Output each entry verbatim. Leave the images out.

• Dataset entries:
- - -
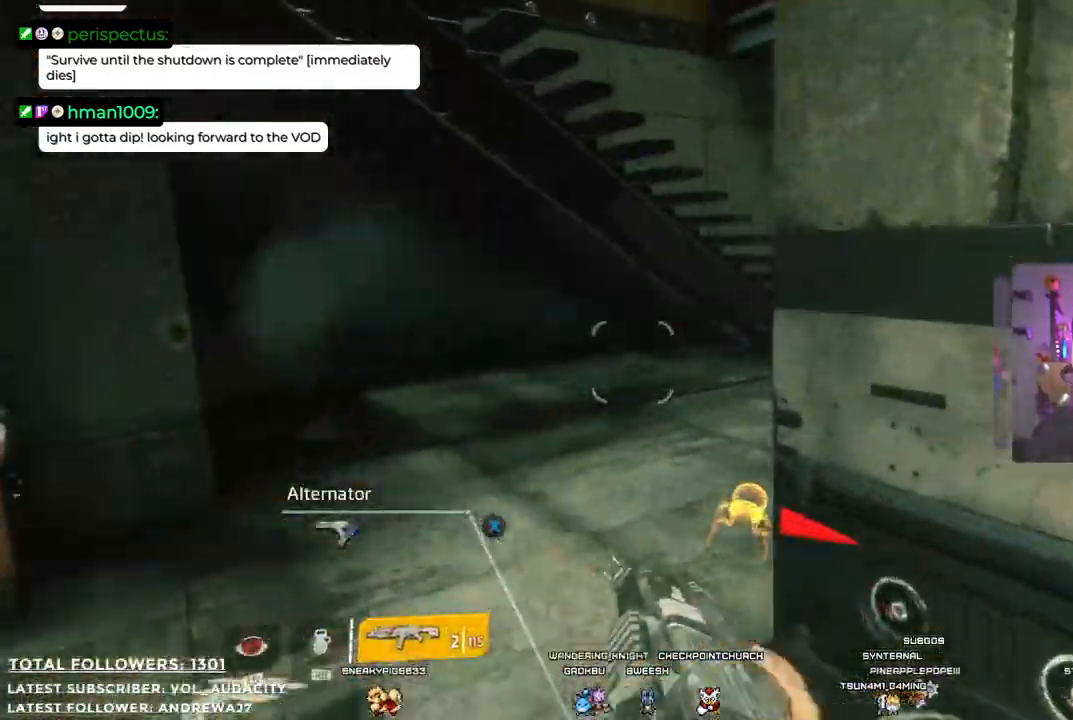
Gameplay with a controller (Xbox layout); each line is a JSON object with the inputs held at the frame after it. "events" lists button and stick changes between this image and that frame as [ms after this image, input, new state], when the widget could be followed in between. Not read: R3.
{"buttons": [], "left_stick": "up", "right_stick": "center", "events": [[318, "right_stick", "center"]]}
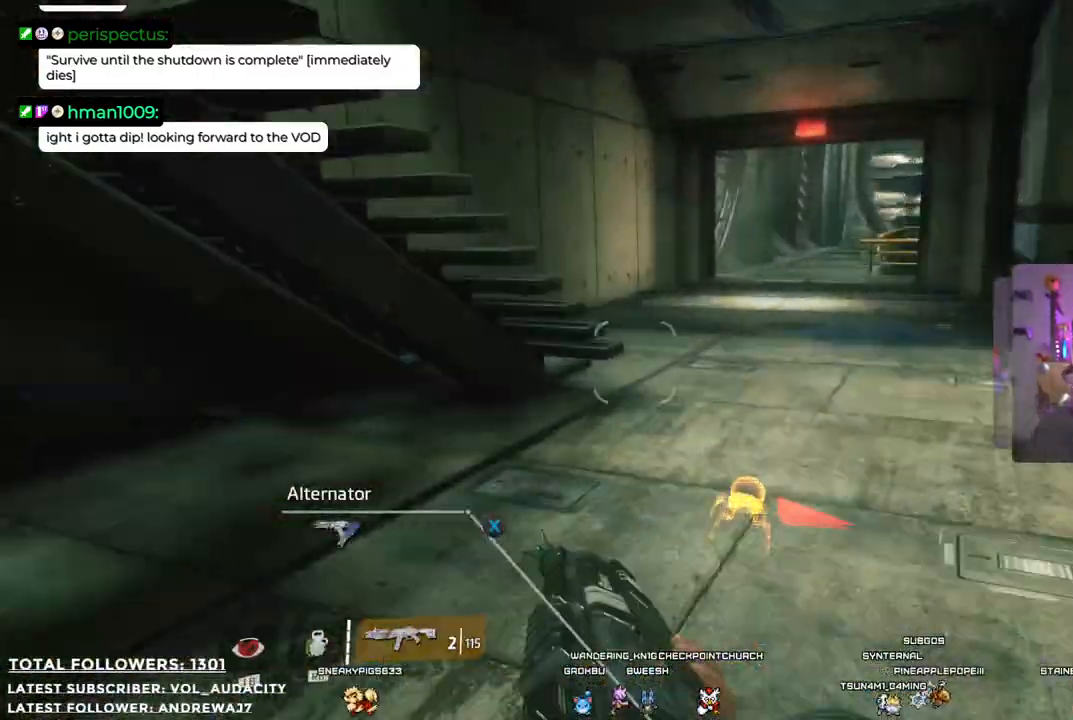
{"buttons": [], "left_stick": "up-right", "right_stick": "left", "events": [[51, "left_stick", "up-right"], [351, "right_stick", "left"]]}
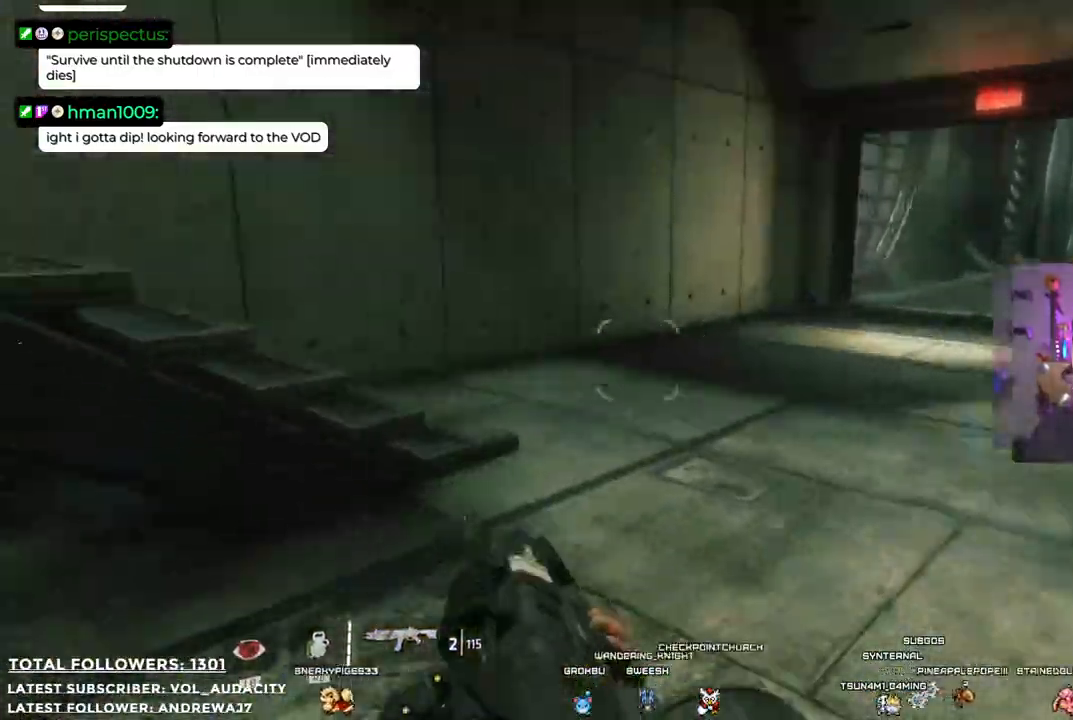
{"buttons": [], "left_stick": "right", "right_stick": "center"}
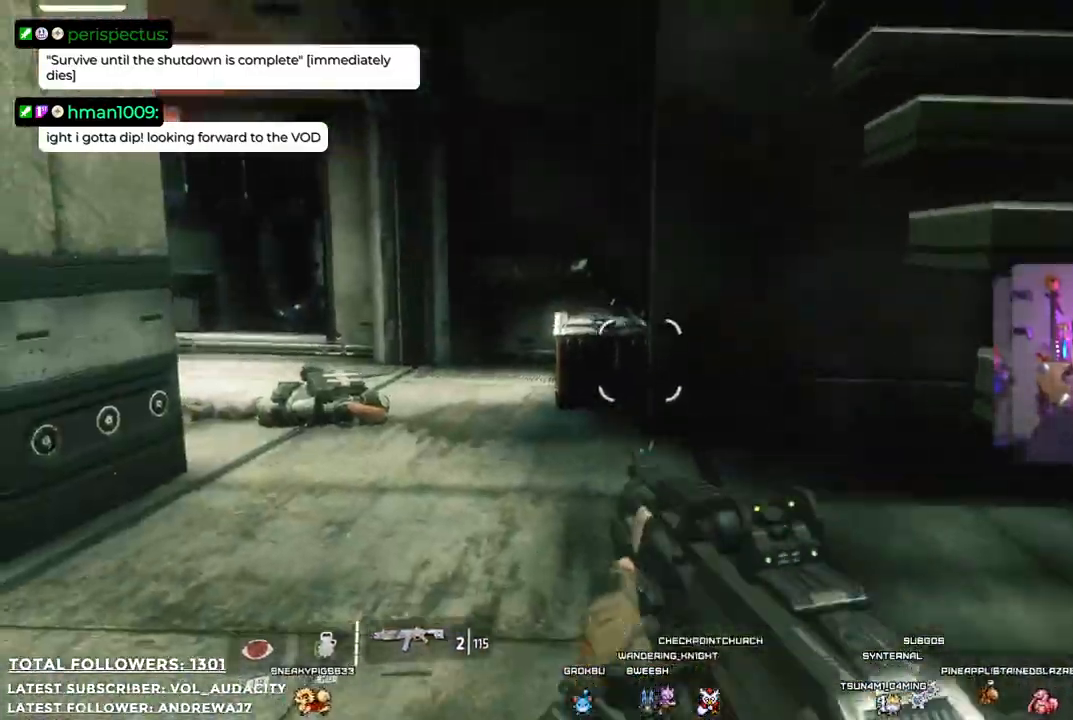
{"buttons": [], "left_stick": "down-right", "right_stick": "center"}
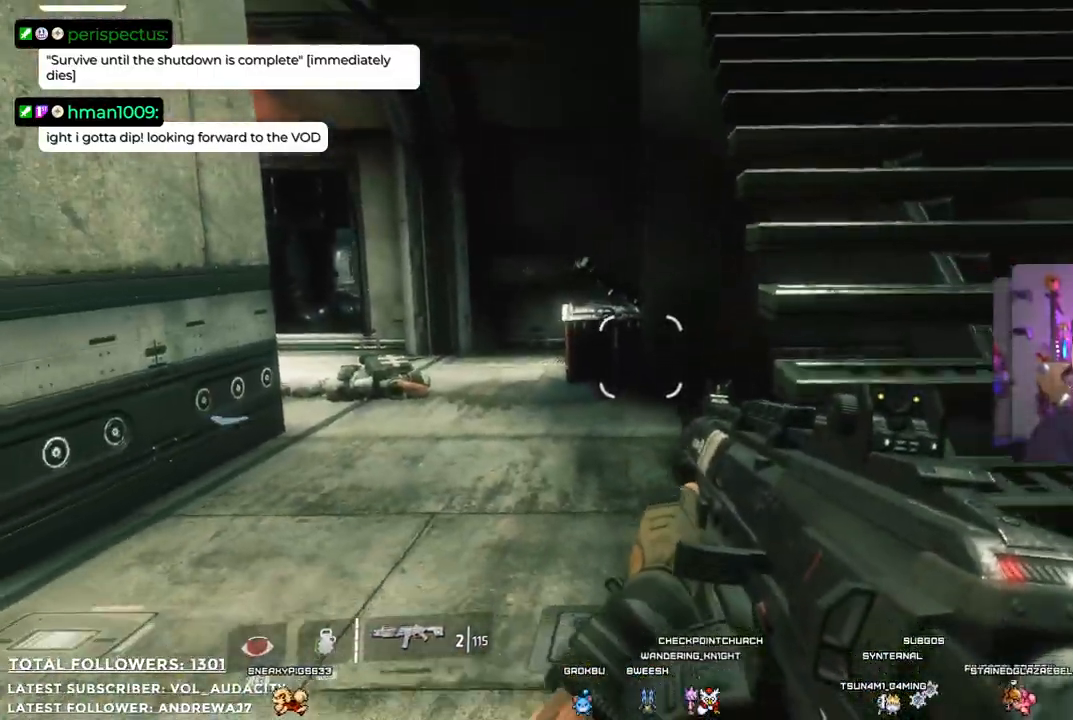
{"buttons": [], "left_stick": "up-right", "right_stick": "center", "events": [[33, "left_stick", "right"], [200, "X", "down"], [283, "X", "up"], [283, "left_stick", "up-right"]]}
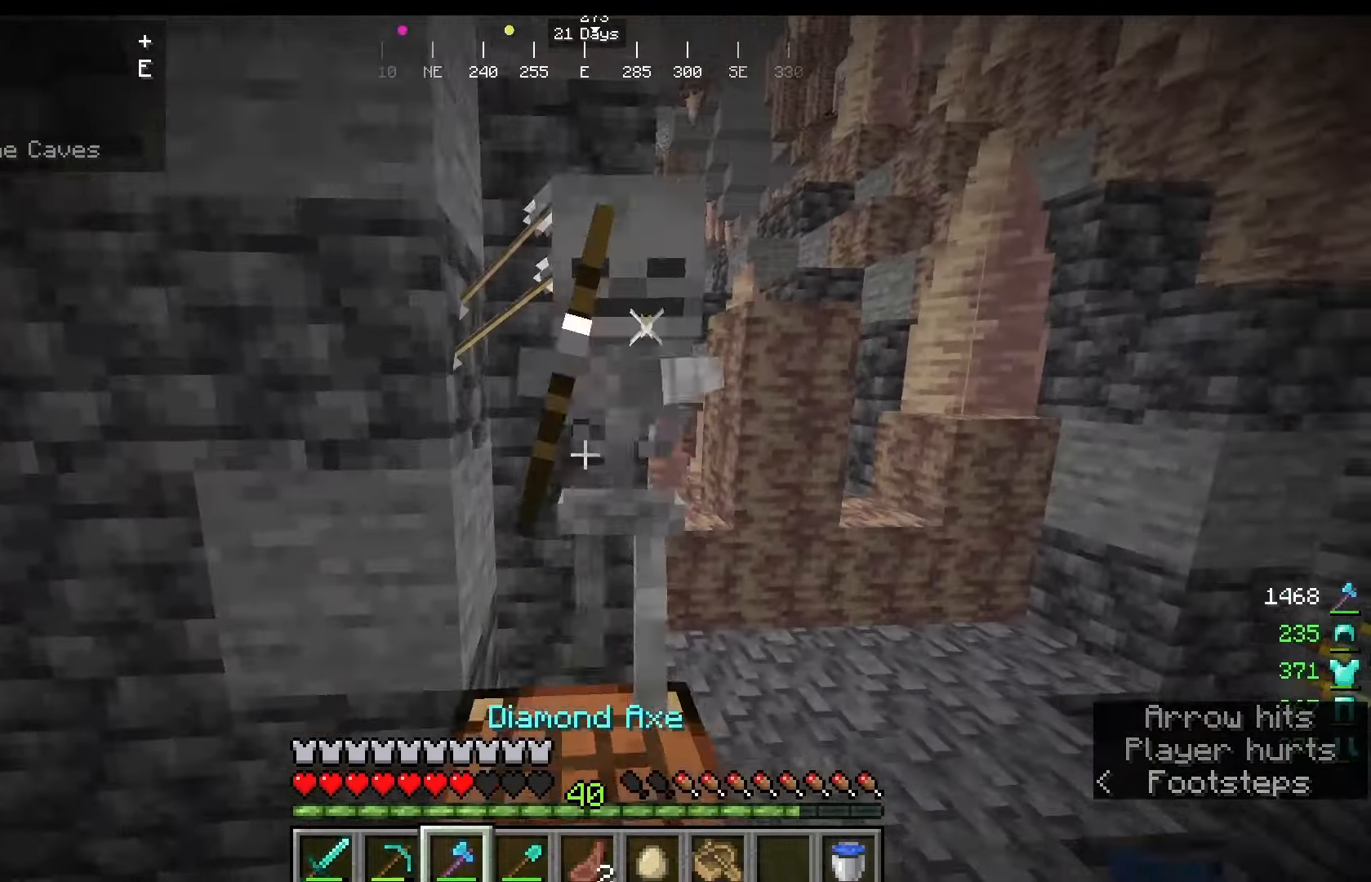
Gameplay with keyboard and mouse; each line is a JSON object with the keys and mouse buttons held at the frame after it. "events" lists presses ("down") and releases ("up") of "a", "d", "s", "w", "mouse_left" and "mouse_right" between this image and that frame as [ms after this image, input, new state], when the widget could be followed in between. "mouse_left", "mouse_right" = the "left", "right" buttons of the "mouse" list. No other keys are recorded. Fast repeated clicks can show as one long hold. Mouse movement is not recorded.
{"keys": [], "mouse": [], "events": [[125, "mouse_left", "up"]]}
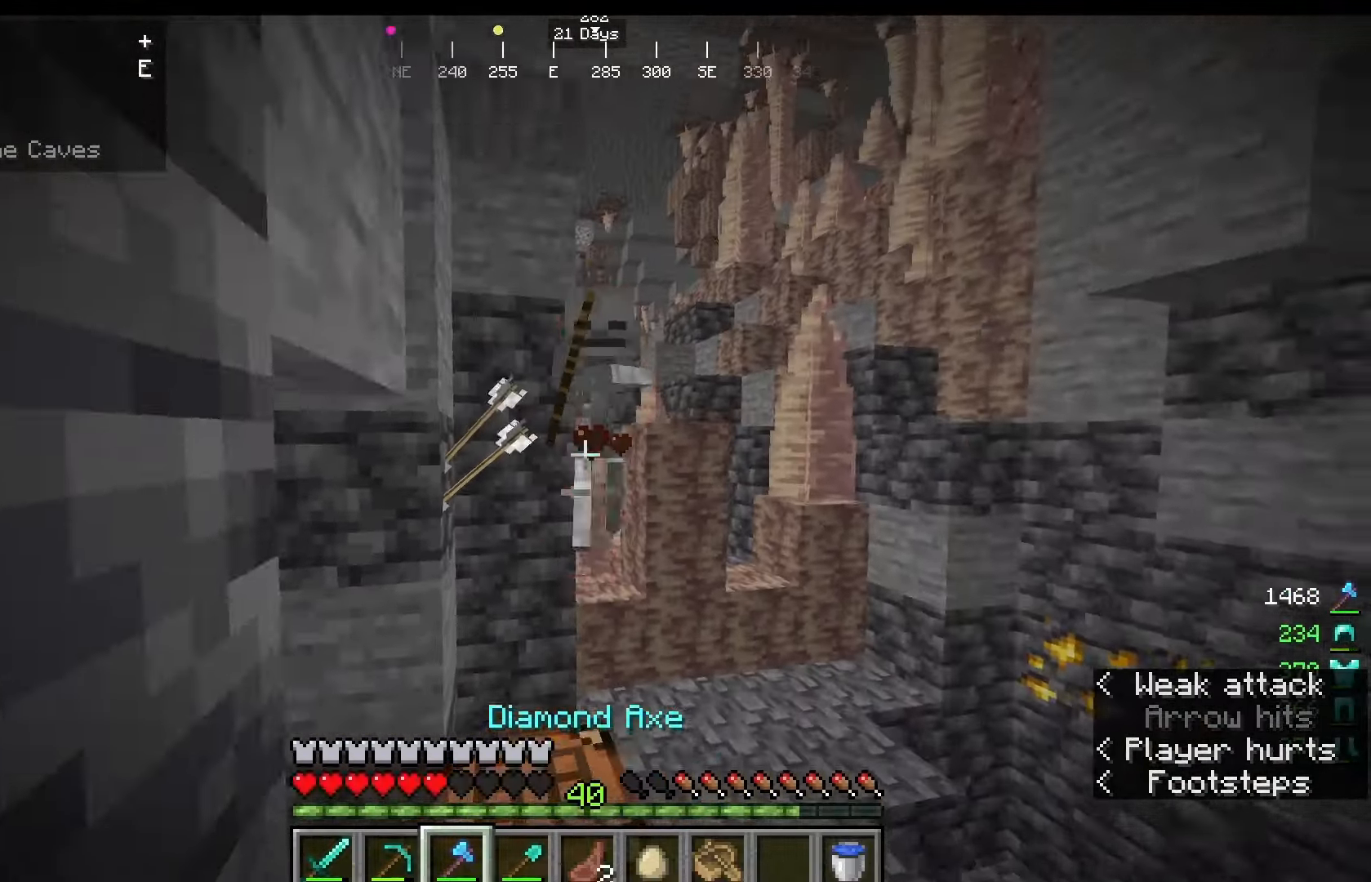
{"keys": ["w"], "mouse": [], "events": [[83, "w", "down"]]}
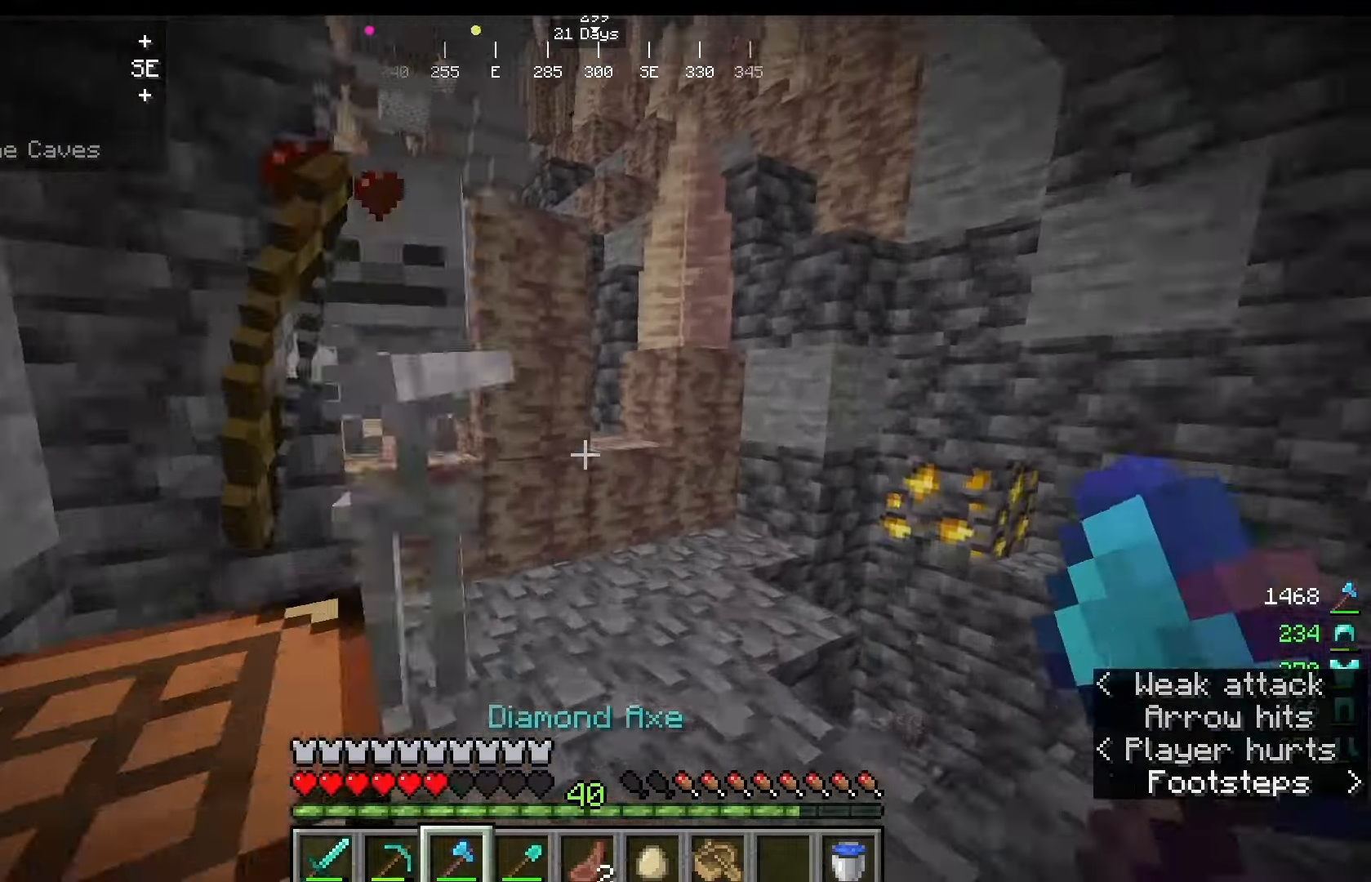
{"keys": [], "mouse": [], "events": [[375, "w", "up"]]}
- - -
• Task solution:
Gameplay with a controller (Xbox layout); each line is a JSON object with the inputs held at the frame after it. "events" lists button and stick changes between this image and that frame as [ms after this image, input, new state], when the widget could be followed in between. Not read: R3.
{"buttons": [], "left_stick": "up", "right_stick": "center", "events": [[318, "right_stick", "center"]]}
{"buttons": [], "left_stick": "up-right", "right_stick": "left", "events": [[51, "left_stick", "up-right"], [351, "right_stick", "left"]]}
{"buttons": [], "left_stick": "right", "right_stick": "center"}
{"buttons": [], "left_stick": "down-right", "right_stick": "center"}
{"buttons": [], "left_stick": "up-right", "right_stick": "center", "events": [[33, "left_stick", "right"], [200, "X", "down"], [283, "X", "up"], [283, "left_stick", "up-right"]]}
Gameplay with keyboard and mouse; each line is a JSON object with the keys and mouse buttons held at the frame after it. "events" lists presses ("down") and releases ("up") of "a", "d", "s", "w", "mouse_left" and "mouse_right" between this image and that frame as [ms after this image, input, new state], when the widget could be followed in between. "mouse_left", "mouse_right" = the "left", "right" buttons of the "mouse" list. No other keys are recorded. Fast repeated clicks can show as one long hold. Mouse movement is not recorded.
{"keys": [], "mouse": [], "events": [[125, "mouse_left", "up"]]}
{"keys": ["w"], "mouse": [], "events": [[83, "w", "down"]]}
{"keys": [], "mouse": [], "events": [[375, "w", "up"]]}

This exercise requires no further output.